In a number of posts now you make remarks that are clearly contrary to the ways most good psychiatrists practice psychiatry, and make it sound like this is the standard of care. It is not. In a couple of posts you sound outright antagonistic to the current system of training without proffering a constructive solution. I am not really sure where you are going with this: I feel that either you are angry with the way things are done wherever you are, which is very problematic, or you are trying to get a reaction out of people here.

1) Prozac nation, imo, came about much more due to mindless depression screenings than actual clinical judgment and interpretation of less subjective depressive symptoms when possible.

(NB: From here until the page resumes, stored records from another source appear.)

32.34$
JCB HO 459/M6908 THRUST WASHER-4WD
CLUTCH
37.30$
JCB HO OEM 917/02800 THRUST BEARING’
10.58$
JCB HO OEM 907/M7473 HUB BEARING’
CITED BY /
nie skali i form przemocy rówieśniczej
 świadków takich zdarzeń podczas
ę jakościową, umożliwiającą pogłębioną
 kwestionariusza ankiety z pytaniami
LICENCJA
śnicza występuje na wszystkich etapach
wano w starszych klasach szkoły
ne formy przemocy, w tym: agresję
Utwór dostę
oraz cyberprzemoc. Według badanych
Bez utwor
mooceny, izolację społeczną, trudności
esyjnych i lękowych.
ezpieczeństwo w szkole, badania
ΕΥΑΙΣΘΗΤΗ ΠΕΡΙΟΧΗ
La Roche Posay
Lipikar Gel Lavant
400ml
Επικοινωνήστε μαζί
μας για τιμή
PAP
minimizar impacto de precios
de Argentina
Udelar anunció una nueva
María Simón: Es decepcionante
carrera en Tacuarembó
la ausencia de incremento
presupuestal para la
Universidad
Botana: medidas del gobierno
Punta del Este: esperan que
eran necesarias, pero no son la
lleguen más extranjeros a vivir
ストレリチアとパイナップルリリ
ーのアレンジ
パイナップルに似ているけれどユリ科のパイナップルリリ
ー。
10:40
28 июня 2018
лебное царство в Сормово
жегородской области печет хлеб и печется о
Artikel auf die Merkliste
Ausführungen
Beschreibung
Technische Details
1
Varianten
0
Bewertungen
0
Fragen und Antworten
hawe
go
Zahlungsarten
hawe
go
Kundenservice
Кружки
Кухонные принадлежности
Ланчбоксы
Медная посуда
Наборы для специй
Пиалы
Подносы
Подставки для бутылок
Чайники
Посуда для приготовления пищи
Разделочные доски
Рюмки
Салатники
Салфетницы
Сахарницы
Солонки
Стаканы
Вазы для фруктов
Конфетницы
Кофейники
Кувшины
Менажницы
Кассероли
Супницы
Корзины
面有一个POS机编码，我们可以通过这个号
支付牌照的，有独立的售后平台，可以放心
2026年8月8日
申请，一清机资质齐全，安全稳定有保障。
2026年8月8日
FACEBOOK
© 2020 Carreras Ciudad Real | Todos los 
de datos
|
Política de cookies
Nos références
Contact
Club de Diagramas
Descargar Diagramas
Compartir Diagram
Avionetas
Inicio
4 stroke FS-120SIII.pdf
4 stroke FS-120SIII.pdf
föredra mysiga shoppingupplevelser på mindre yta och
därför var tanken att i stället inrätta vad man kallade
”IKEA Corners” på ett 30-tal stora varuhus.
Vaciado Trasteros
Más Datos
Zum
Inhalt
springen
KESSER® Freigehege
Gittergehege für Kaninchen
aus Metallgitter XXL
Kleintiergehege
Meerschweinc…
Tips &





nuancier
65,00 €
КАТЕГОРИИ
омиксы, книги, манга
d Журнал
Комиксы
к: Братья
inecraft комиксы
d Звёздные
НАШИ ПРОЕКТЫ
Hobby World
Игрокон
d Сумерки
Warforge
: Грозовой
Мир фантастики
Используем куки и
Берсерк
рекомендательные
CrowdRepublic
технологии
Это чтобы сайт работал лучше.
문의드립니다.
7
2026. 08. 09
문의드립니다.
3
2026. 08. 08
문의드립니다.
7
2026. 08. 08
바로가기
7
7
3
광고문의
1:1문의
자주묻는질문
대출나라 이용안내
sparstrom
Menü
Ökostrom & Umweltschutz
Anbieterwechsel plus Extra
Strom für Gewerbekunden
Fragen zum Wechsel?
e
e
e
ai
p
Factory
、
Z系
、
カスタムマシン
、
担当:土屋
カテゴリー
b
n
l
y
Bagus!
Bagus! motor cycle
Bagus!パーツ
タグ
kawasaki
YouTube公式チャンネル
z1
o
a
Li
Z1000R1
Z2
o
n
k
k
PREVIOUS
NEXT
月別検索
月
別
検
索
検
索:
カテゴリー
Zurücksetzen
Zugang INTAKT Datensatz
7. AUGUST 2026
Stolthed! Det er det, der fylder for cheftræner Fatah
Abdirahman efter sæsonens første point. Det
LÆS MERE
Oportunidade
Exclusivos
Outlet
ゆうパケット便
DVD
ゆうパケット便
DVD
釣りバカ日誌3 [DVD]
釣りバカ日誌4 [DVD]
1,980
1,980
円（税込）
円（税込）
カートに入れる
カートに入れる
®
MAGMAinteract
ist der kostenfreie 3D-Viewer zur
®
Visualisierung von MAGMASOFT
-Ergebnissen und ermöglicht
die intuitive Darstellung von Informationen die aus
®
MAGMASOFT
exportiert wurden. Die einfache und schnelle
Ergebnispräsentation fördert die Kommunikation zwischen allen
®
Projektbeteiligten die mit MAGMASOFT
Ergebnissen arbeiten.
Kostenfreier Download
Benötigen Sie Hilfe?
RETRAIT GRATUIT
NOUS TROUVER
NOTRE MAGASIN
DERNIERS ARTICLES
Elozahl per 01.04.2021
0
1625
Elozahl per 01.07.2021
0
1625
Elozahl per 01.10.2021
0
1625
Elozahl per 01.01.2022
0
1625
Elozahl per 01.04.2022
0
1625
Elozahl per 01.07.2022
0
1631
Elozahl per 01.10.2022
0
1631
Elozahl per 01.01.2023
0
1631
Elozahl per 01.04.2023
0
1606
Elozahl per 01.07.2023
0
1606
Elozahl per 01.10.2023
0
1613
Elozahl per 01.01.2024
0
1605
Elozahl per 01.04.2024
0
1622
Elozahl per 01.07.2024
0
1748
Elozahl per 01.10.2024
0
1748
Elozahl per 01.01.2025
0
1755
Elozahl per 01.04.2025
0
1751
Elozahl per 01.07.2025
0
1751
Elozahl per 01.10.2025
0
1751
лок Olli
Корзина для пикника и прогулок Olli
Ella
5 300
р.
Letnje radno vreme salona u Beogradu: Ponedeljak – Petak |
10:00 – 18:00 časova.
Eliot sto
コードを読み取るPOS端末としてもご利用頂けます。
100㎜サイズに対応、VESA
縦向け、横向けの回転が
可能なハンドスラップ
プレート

2) The purpose of the dsm is not to serve as a management or practice guide. It's especially useful in research, studies, trials, etc because it gives us a common language.

3) It's more than a terminal illness in this case. They have a terminal illness that is specifically LINKED WITH DEPRESSION(apart from the terminal aspect of it). We also have a pt who has been bothered by something who presents to a psychiatrist. I'd be willing to bet this pt is depressed. Again, I would try to develop that rapport and talk with them to really explore it a bit more. Here is the key, and something I would encourage you to learn since you clearly don't get it now- me asking a pt whether they have poor concentration and them saying "yeah" is about 50x less meaningful than me engaging the pt in conversation in such a way that HE TELLS ME unprompted that he hasn't been reading the sunday paper anymore and that he used to the last 20 years.....
 
2) The purpose of the dsm is not to serve as a management or practice guide. It's especially useful in research, studies, trials, etc because it gives us a common language.


Man, just straw man argument after straw man with your posts, vistaril. Sluox never said it was for a management practice guide.

DSM was developed because there is low inter-clinician reliability for common diagnosis like depression, and given there's no objective markers for these disorders, we need to be especially careful.

Interrater reliability refers to Diagnosis, not management.
 
Man, just straw man argument after straw man with your posts, vistaril. Sluox never said it was for a management practice guide.


Interrater reliability refers to Diagnosis, not management.

and diagnosis in many cases leads to/affects management......
 
I read these forums a lot and try not to post too much seeing as I'm only a medstudent. But vistaril since you have started posting the whole mood/demeanor of the forum has changed for the worse. While I'm sure everyone appreciates getting alternative viewpoints, you seem to present them in ways that intentionally breed a sense of abrasion/conflict/condescension. I know this is the norm for most online forums, but I always enjoyed reading this one because it doesn't become a "competitive sport" between posters.